RDMA requires memory to be registered with the NIC:

```c
ncclResult_t mesh_regMr(void *comm, void *data, size_t size,
                        int type, void **mhandle) {
    int access = IBV_ACCESS_LOCAL_WRITE |
                 IBV_ACCESS_REMOTE_WRITE |
                 IBV_ACCESS_REMOTE_READ;

    mrh->mr = ibv_reg_mr(nic->pd, data, size, access);
    *mhandle = mrh;
}
```

**Note**: Current implementation uses host memory staging. GPU memory is copied to host, sent via RDMA, then copied back to GPU on the receiver. GPUDirect RDMA would eliminate these copies.
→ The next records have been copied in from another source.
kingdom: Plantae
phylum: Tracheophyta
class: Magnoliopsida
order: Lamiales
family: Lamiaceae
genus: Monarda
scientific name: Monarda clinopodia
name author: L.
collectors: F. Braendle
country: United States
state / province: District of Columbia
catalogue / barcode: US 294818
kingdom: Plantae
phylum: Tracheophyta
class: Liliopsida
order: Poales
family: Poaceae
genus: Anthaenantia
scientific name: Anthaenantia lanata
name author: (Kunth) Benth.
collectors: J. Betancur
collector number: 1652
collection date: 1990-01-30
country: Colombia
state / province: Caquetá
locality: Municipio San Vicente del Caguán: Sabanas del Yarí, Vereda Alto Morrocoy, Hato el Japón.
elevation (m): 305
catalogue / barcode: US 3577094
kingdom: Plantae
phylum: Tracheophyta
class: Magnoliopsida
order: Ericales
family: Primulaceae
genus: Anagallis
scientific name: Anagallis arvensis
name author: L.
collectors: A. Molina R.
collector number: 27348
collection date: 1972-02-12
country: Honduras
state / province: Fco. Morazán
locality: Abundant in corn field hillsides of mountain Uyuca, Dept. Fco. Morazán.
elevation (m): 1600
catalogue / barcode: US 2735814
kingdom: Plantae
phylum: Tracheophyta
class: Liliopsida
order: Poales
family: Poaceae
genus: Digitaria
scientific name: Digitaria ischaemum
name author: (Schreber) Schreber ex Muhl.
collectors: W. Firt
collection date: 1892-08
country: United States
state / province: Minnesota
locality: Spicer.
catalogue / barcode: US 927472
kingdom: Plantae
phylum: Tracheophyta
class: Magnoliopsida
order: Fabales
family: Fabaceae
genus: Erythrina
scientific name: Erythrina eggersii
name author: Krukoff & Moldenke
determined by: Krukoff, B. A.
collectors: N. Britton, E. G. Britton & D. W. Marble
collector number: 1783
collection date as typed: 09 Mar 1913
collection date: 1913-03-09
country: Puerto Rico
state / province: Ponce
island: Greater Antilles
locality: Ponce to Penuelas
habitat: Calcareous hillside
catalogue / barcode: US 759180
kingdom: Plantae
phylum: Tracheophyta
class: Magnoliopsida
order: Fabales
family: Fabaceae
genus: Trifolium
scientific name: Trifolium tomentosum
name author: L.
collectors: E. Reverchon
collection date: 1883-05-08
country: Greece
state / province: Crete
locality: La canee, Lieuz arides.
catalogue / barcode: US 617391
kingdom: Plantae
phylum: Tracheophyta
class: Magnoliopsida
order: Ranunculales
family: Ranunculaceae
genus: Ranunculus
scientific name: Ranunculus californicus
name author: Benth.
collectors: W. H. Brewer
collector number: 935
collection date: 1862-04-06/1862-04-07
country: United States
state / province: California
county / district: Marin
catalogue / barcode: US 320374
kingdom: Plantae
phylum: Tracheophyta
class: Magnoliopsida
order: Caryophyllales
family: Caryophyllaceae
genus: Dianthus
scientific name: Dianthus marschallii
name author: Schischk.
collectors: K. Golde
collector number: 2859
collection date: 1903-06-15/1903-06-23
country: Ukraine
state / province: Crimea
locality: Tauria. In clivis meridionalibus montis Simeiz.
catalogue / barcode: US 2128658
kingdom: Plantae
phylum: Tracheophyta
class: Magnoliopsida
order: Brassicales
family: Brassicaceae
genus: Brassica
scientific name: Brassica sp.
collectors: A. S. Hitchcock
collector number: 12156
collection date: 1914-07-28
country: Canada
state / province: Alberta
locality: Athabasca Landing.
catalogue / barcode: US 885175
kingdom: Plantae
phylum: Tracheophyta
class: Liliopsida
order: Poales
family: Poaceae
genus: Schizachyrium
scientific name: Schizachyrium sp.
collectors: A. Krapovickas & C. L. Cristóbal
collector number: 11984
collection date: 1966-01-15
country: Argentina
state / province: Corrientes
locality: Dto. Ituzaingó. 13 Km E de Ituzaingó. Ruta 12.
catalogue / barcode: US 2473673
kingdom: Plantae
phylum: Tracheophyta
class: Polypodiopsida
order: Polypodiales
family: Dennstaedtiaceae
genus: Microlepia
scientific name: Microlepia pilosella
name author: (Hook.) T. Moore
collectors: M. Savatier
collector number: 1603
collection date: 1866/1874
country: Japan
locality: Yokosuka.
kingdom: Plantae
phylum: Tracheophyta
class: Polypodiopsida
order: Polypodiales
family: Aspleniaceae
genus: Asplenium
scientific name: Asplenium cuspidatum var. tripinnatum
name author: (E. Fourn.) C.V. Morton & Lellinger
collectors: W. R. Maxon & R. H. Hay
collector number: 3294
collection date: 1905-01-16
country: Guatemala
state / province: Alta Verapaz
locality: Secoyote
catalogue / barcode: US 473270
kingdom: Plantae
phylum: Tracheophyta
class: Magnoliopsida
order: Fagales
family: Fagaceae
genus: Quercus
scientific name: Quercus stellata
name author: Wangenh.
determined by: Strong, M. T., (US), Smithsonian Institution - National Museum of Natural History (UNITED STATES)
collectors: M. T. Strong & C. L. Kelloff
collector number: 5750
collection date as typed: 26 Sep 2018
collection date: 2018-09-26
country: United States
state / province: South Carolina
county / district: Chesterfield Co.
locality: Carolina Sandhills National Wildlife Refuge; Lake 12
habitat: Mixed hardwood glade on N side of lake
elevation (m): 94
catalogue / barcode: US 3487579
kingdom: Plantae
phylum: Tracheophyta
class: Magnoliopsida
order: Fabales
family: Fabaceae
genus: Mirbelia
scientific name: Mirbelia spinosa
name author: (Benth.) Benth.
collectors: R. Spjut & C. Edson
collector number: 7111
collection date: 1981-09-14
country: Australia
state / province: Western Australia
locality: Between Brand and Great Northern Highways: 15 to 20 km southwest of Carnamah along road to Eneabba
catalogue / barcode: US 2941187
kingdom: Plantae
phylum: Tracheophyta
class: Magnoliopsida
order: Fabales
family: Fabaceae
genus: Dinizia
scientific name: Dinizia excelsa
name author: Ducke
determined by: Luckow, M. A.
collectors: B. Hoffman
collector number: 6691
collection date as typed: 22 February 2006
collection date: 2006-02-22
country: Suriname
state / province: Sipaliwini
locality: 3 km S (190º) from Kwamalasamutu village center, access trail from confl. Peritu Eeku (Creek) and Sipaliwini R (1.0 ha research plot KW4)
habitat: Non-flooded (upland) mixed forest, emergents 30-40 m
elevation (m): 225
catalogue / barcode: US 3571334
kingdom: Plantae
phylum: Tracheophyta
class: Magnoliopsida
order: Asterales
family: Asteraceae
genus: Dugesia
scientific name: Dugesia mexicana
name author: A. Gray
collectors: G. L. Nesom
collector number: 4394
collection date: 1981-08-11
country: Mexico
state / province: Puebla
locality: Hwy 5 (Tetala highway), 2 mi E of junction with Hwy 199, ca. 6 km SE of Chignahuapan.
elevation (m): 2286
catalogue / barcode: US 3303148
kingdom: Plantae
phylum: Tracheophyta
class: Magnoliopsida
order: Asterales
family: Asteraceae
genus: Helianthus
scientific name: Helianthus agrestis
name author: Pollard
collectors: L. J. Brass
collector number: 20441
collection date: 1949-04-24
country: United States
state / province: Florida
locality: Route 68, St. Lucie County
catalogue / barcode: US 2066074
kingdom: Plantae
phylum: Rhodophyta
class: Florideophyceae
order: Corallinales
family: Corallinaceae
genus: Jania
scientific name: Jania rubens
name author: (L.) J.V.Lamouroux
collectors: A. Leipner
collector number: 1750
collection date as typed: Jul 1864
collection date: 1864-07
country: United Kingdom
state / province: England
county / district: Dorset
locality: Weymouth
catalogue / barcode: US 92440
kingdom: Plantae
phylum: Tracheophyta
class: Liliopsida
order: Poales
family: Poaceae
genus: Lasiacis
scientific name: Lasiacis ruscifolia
## Performance Considerations

### Current Bottlenecks

1. **Host Memory Staging**: GPU↔Host copies add latency
2. **Single QP**: One Queue Pair per connection limits parallelism
3. **Completion Signaling**: Every operation signals completion

### Achieved Performance

- **8+ GB/s** effective bandwidth
- **~64%** of 100 Gbps line rate
- Sufficient for distributed ML workloads

### Future Optimizations

1. **GPUDirect RDMA**: Register GPU memory directly
2. **Multi-QP**: Multiple QPs per connection
3. **Selective Signaling**: Signal every N operations
4. **Inline Data**: Small messages in WQE

## File Structure

```
nccl-mesh-plugin/
├── src/
│   └── mesh_plugin.c      # Main implementation (~1400 lines)
├── include/
│   └── mesh_plugin.h      # Data structures and declarations
├── nccl/
│   ├── net.h              # NCCL net plugin interface
│   ├── net_v8.h           # v8 properties structure
│   └── err.h              # NCCL error codes
└── Makefile
```

## Debugging

Enable debug output:

```bash
export NCCL_DEBUG=INFO
export NCCL_MESH_DEBUG=1
```

Common issues:

1. **"No local NIC found"**: Subnet mismatch, check IP configuration
2. **"Handshake timeout"**: Firewall blocking TCP, check ports
3. **"QP transition failed"**: GID index wrong, try different `NCCL_MESH_GID_INDEX`
4. **"WC error status=12"**: Transport retry exceeded, check RDMA connectivity

## Conclusion

The NCCL Mesh Plugin demonstrates that with careful engineering, NCCL can be extended to support unconventional network topologies. The key innovations—multi-address handles, subnet-aware NIC selection, and asynchronous handshaking—provide a template for other custom NCCL transports.